[Provided material — start]

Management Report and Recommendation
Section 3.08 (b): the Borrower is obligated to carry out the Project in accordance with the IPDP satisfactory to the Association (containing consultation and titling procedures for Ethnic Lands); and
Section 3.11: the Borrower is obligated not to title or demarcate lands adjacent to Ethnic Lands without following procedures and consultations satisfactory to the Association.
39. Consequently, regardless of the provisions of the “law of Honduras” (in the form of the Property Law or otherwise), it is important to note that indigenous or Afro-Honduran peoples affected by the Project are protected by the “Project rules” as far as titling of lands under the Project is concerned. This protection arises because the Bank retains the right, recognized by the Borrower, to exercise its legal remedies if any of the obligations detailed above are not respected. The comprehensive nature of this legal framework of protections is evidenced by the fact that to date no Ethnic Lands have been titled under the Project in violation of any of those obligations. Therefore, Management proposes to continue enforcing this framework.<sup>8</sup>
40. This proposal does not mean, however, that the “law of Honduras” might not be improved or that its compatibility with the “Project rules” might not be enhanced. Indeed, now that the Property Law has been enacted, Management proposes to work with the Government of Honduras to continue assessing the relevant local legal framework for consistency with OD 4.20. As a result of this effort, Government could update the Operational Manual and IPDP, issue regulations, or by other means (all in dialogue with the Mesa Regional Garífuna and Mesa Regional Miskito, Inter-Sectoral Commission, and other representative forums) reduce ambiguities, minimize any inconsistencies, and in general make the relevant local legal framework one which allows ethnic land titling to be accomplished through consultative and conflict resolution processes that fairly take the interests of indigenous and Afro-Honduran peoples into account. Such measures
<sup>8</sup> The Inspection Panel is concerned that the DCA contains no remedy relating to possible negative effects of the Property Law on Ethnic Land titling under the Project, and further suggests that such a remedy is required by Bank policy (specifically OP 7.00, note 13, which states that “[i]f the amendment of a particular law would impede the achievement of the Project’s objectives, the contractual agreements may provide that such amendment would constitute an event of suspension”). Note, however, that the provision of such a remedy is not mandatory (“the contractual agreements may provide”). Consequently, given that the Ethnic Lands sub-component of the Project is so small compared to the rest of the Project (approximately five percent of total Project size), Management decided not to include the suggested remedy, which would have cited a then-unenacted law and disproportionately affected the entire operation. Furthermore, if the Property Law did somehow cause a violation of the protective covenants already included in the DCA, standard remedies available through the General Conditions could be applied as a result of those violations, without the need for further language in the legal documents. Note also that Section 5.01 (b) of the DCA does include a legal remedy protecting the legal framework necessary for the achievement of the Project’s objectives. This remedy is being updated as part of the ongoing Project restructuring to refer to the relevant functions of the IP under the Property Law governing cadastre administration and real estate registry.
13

[Provided material — finish]

Word for word, restate the lines above.

Management Report and Recommendation
Section 3.08 (b): the Borrower is obligated to carry out the Project in accordance with the IPDP satisfactory to the Association (containing consultation and titling procedures for Ethnic Lands); and
Section 3.11: the Borrower is obligated not to title or demarcate lands adjacent to Ethnic Lands without following procedures and consultations satisfactory to the Association.
39. Consequently, regardless of the provisions of the “law of Honduras” (in the form of the Property Law or otherwise), it is important to note that indigenous or Afro-Honduran peoples affected by the Project are protected by the “Project rules” as far as titling of lands under the Project is concerned. This protection arises because the Bank retains the right, recognized by the Borrower, to exercise its legal remedies if any of the obligations detailed above are not respected. The comprehensive nature of this legal framework of protections is evidenced by the fact that to date no Ethnic Lands have been titled under the Project in violation of any of those obligations. Therefore, Management proposes to continue enforcing this framework.<sup>8</sup>
40. This proposal does not mean, however, that the “law of Honduras” might not be improved or that its compatibility with the “Project rules” might not be enhanced. Indeed, now that the Property Law has been enacted, Management proposes to work with the Government of Honduras to continue assessing the relevant local legal framework for consistency with OD 4.20. As a result of this effort, Government could update the Operational Manual and IPDP, issue regulations, or by other means (all in dialogue with the Mesa Regional Garífuna and Mesa Regional Miskito, Inter-Sectoral Commission, and other representative forums) reduce ambiguities, minimize any inconsistencies, and in general make the relevant local legal framework one which allows ethnic land titling to be accomplished through consultative and conflict resolution processes that fairly take the interests of indigenous and Afro-Honduran peoples into account. Such measures
<sup>8</sup> The Inspection Panel is concerned that the DCA contains no remedy relating to possible negative effects of the Property Law on Ethnic Land titling under the Project, and further suggests that such a remedy is required by Bank policy (specifically OP 7.00, note 13, which states that “[i]f the amendment of a particular law would impede the achievement of the Project’s objectives, the contractual agreements may provide that such amendment would constitute an event of suspension”). Note, however, that the provision of such a remedy is not mandatory (“the contractual agreements may provide”). Consequently, given that the Ethnic Lands sub-component of the Project is so small compared to the rest of the Project (approximately five percent of total Project size), Management decided not to include the suggested remedy, which would have cited a then-unenacted law and disproportionately affected the entire operation. Furthermore, if the Property Law did somehow cause a violation of the protective covenants already included in the DCA, standard remedies available through the General Conditions could be applied as a result of those violations, without the need for further language in the legal documents. Note also that Section 5.01 (b) of the DCA does include a legal remedy protecting the legal framework necessary for the achievement of the Project’s objectives. This remedy is being updated as part of the ongoing Project restructuring to refer to the relevant functions of the IP under the Property Law governing cadastre administration and real estate registry.
13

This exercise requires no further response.